JOB. Locate the line that contains "<li>PostgreSQL</li>" in the entries below, then repeat it and every following line through the line that contains "<li>JWT: 4 meses</li>", exactly, and no others.

RECORDS FOR THIS EXERCISE.
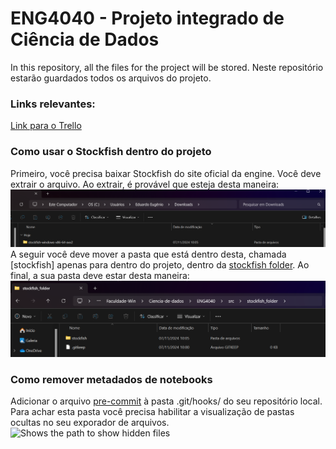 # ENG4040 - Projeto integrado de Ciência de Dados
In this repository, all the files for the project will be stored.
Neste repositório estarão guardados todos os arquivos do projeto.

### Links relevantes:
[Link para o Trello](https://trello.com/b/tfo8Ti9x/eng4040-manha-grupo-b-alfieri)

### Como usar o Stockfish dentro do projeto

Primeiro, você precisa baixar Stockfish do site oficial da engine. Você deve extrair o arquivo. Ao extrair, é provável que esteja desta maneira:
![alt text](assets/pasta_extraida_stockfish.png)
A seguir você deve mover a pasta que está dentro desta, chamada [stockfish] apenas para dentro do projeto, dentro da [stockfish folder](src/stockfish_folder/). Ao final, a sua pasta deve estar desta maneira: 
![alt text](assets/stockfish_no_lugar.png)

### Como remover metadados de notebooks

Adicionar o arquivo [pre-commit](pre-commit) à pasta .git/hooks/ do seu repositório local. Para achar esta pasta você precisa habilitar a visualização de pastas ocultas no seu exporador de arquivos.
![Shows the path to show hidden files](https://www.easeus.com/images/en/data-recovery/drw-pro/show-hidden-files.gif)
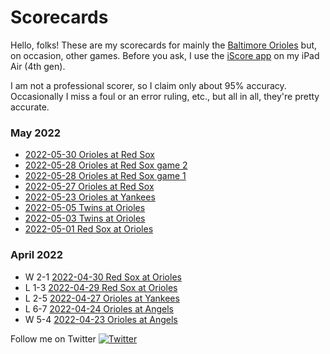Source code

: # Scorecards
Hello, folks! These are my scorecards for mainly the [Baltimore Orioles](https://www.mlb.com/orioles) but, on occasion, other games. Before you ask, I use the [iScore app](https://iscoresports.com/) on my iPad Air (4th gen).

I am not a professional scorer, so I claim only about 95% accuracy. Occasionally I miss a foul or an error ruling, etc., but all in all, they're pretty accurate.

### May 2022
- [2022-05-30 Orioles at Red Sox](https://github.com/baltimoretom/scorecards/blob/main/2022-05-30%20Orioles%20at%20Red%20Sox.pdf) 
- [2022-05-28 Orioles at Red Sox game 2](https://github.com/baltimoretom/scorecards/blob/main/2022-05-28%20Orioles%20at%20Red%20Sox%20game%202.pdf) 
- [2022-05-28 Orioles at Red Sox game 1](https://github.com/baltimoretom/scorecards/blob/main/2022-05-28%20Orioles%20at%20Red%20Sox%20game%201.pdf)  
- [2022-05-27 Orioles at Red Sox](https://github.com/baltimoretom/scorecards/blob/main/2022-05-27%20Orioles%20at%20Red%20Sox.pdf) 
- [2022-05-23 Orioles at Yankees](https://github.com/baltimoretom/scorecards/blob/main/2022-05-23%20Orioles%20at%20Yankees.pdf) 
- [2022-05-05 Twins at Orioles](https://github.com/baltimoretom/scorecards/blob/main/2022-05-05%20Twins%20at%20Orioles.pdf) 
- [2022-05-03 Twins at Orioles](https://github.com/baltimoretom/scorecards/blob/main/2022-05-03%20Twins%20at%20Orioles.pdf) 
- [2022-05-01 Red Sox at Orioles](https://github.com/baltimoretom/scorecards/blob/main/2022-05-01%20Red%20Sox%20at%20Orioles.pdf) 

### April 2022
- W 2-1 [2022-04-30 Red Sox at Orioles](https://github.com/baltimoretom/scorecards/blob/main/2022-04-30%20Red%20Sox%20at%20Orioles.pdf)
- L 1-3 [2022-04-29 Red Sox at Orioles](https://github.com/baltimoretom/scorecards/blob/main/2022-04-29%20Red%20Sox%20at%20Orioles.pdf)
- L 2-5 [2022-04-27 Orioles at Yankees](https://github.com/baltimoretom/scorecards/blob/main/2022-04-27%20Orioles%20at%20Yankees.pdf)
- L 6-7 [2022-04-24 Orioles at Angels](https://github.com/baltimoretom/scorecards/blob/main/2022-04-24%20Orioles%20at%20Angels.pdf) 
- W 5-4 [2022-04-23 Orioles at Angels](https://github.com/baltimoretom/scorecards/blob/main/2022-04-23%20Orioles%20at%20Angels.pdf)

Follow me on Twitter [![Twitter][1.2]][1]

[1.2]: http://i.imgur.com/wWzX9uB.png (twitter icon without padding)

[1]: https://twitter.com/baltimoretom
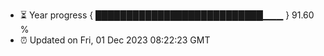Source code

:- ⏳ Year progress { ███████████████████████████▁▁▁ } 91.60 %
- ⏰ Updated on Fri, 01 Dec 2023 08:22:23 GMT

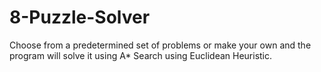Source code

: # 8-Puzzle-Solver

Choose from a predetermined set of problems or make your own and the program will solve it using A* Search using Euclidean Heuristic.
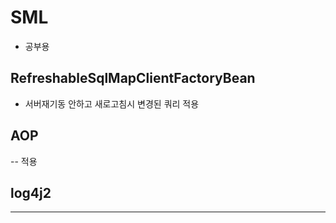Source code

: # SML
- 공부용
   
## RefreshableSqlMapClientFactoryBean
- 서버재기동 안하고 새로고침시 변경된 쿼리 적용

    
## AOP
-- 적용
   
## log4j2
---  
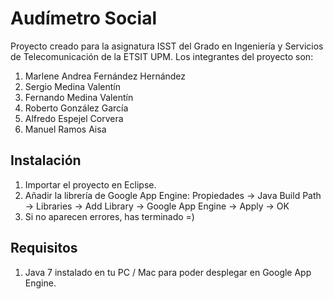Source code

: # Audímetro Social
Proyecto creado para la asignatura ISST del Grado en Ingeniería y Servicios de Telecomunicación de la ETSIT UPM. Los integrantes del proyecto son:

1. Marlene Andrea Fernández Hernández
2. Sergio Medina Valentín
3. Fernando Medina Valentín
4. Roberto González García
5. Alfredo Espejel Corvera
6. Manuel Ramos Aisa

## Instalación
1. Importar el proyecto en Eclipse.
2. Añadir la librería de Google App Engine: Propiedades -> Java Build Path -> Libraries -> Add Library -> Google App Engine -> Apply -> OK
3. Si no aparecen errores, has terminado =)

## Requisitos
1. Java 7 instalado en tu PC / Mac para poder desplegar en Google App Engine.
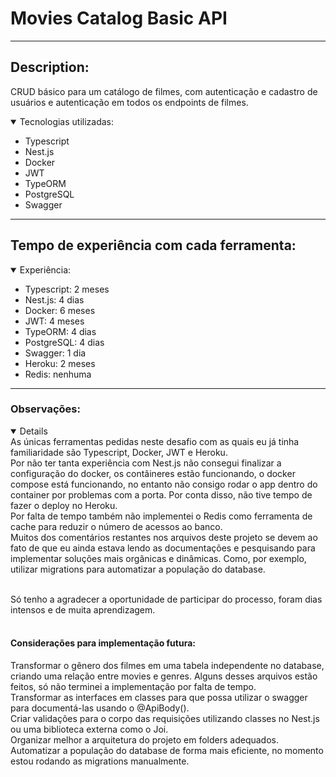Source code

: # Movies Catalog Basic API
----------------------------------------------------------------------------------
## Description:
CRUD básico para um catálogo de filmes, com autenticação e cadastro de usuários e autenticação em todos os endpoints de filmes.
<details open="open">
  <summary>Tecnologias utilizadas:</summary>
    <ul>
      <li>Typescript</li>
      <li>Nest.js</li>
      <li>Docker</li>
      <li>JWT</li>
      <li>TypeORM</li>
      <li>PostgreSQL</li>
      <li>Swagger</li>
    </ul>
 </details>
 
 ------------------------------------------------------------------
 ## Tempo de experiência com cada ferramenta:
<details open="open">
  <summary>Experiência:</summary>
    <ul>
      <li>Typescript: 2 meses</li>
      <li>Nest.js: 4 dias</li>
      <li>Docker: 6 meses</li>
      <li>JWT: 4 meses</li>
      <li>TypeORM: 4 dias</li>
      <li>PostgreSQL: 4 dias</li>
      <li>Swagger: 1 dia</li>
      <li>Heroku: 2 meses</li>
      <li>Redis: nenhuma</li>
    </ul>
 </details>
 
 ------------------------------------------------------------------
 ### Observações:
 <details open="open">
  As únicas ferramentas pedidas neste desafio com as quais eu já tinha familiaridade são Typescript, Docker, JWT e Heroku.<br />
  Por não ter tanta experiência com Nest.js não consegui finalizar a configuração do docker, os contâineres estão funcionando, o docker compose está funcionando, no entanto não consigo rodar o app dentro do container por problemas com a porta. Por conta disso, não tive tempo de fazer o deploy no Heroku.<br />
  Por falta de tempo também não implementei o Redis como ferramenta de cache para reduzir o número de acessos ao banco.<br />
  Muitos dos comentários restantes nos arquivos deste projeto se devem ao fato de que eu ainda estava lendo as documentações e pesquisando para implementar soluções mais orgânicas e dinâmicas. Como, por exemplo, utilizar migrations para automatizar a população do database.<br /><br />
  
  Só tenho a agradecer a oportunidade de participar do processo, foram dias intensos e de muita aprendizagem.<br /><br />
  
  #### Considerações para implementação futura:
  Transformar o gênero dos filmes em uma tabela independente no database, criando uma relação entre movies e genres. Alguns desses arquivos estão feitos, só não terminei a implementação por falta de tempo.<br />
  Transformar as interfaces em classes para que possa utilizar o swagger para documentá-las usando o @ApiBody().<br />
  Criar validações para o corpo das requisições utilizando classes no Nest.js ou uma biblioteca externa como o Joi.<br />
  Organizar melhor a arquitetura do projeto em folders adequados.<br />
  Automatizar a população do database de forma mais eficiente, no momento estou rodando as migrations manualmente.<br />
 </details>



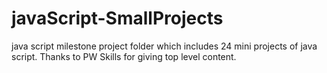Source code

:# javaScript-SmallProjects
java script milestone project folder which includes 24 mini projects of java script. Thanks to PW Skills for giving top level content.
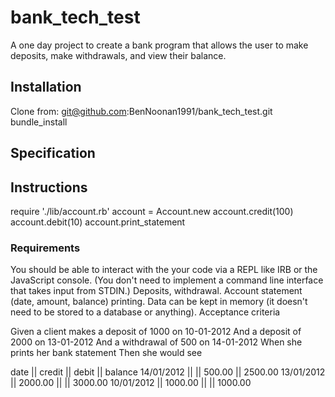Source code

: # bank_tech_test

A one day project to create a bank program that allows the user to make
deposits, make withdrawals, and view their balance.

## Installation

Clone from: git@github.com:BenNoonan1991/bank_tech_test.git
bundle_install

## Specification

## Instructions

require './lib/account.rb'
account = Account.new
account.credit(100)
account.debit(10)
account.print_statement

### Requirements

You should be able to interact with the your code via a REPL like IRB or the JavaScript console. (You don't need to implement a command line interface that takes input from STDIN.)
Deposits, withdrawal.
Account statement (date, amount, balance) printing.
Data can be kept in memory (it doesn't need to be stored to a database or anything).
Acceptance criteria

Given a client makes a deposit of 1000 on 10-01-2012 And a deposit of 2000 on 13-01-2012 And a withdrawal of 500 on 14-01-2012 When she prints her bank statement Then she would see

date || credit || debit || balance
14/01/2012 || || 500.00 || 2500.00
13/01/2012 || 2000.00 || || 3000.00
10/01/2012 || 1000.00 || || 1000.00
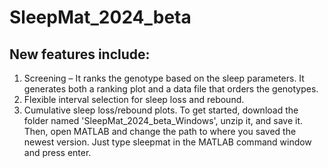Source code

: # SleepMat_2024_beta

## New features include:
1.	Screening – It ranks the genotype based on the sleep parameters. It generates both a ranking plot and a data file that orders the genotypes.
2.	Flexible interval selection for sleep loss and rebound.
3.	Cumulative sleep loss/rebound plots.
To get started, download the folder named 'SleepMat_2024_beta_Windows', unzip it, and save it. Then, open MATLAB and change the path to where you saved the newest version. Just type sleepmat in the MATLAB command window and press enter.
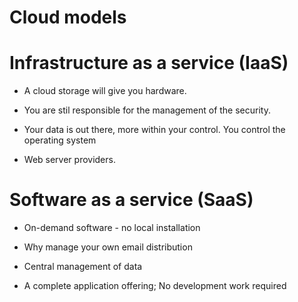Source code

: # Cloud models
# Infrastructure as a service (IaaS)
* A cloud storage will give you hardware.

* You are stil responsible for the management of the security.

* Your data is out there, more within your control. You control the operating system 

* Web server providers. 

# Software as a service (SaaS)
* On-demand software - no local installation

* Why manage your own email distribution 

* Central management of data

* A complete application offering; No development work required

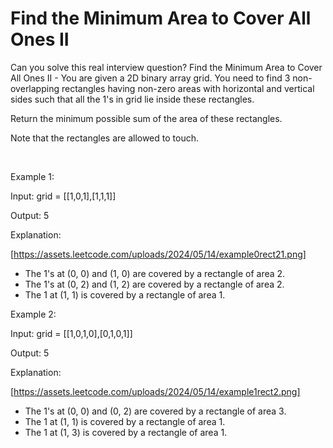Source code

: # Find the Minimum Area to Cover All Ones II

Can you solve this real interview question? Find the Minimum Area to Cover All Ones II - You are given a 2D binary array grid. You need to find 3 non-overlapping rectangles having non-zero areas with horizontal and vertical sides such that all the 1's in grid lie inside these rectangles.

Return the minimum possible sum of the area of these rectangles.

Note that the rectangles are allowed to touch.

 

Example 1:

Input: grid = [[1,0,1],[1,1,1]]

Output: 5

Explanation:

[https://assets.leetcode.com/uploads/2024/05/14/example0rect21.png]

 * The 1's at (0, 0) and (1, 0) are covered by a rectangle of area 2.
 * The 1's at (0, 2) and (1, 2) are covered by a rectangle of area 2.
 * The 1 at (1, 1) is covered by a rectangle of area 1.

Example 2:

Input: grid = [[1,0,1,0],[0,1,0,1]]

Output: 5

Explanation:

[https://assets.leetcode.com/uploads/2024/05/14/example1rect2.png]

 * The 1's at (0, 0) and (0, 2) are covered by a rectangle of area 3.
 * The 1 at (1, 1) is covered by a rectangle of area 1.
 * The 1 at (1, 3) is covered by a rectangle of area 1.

SOLUTION TO THIS EXERCISE.
      <li>PostgreSQL</li>
      <li>Swagger</li>
    </ul>
 </details>
 
 ------------------------------------------------------------------
 ## Tempo de experiência com cada ferramenta:
<details open="open">
  <summary>Experiência:</summary>
    <ul>
      <li>Typescript: 2 meses</li>
      <li>Nest.js: 4 dias</li>
      <li>Docker: 6 meses</li>
      <li>JWT: 4 meses</li>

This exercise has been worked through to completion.